Directive A: Format the records as a numbered list, starting at their first line and ending at the line containing "حلول منزلية ساحرة لاستعادة نعومة مناشفكِ", with blank lines left out.

The Supreme Court has explained that for a court to exercise habeas jurisdiction after release, the petitioner must demonstrate he was in custody at the time he filed the petition and his release did not render the petition moot. Spencer v. Kemna, 523 U.S. 1, 7 (1998). Because Petitioner was in custody at the time he filed his Petition, the question is whether this Court is still faced with a case or controversy under Article III, § 2 of the Constitution. Id. A court determines whether an action is moot by "examining whether an actual controversy between the parties exists in light of intervening circumstances." Fleet Aerospace Corp. v. Holderman, 848 F.2d 720, 723 (6th Cir. 1988).

To have an existing case or controversy, Petitioner, throughout the litigation, "'must have suffered, or be[en] threatened with, an actual injury traceable to the [Respondent] and likely to be redressed by a favorable judicial decision.'" Spencer, 523 U.S. at 7 (quoting Lewis v. Cont'l Bank Corp., 494 U.S. 472, 477 (1990)). A petition is therefore not moot if the petitioner suffers from a "concrete and continuing injury" that is a collateral consequence of the detention and if the injury can be remedied by obtaining a writ of habeas corpus. Id.

Directive B: From the passage on habeas mootness, quote the text word for word, starting at "The Supreme Court" and ending at "(6th Cir. 1988).".

Data to use:

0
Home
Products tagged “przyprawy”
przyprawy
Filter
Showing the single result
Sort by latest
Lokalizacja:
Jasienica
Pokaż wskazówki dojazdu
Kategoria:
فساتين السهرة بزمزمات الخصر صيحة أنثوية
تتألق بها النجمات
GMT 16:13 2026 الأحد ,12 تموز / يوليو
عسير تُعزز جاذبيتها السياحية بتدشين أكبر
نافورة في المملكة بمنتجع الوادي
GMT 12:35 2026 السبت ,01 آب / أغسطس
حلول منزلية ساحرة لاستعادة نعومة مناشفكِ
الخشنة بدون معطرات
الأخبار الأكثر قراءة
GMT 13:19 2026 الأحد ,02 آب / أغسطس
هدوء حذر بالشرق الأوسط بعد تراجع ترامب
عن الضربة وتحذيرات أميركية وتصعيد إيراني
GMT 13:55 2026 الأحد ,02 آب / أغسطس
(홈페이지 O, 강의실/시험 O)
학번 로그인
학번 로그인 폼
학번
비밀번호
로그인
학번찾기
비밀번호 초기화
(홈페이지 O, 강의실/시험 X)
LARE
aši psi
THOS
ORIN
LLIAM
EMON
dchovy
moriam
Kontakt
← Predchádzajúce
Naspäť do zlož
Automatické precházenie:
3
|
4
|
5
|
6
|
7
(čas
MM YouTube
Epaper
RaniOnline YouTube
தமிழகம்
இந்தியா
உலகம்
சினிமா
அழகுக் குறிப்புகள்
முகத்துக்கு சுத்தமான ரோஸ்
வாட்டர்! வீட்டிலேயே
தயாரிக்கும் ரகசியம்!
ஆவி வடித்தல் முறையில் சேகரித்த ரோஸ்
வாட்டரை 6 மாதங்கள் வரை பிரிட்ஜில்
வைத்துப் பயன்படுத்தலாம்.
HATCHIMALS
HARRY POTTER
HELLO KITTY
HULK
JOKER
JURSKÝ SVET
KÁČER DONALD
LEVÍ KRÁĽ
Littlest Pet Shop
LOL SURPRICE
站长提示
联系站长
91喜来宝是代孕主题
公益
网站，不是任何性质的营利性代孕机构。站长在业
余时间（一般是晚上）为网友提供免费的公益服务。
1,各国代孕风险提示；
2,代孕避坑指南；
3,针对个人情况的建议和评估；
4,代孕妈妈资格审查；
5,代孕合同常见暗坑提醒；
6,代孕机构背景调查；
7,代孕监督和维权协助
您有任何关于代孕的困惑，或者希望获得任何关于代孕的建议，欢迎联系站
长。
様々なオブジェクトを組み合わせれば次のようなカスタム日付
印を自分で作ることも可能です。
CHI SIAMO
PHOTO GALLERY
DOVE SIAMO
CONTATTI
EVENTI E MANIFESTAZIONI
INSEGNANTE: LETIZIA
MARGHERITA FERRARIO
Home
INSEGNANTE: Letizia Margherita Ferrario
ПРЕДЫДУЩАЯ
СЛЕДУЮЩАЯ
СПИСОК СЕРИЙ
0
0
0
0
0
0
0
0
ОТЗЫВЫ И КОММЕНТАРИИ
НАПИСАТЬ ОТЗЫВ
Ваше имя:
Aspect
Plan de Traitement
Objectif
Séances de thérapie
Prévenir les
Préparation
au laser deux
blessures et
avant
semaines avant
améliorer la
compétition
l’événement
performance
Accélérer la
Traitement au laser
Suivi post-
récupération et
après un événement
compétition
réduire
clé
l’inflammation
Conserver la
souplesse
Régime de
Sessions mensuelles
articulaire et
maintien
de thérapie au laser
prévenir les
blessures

Task output A:
1. 0
2. Home
3. Products tagged “przyprawy”
4. przyprawy
5. Filter
6. Showing the single result
7. Sort by latest
8. Lokalizacja:
9. Jasienica
10. Pokaż wskazówki dojazdu
11. Kategoria:
12. فساتين السهرة بزمزمات الخصر صيحة أنثوية
13. تتألق بها النجمات
14. GMT 16:13 2026 الأحد ,12 تموز / يوليو
15. عسير تُعزز جاذبيتها السياحية بتدشين أكبر
16. نافورة في المملكة بمنتجع الوادي
17. GMT 12:35 2026 السبت ,01 آب / أغسطس
18. حلول منزلية ساحرة لاستعادة نعومة مناشفكِ

Task output B:
The Supreme Court has explained that for a court to exercise habeas jurisdiction after release, the petitioner must demonstrate he was in custody at the time he filed the petition and his release did not render the petition moot. Spencer v. Kemna, 523 U.S. 1, 7 (1998). Because Petitioner was in custody at the time he filed his Petition, the question is whether this Court is still faced with a case or controversy under Article III, § 2 of the Constitution. Id. A court determines whether an action is moot by "examining whether an actual controversy between the parties exists in light of intervening circumstances." Fleet Aerospace Corp. v. Holderman, 848 F.2d 720, 723 (6th Cir. 1988).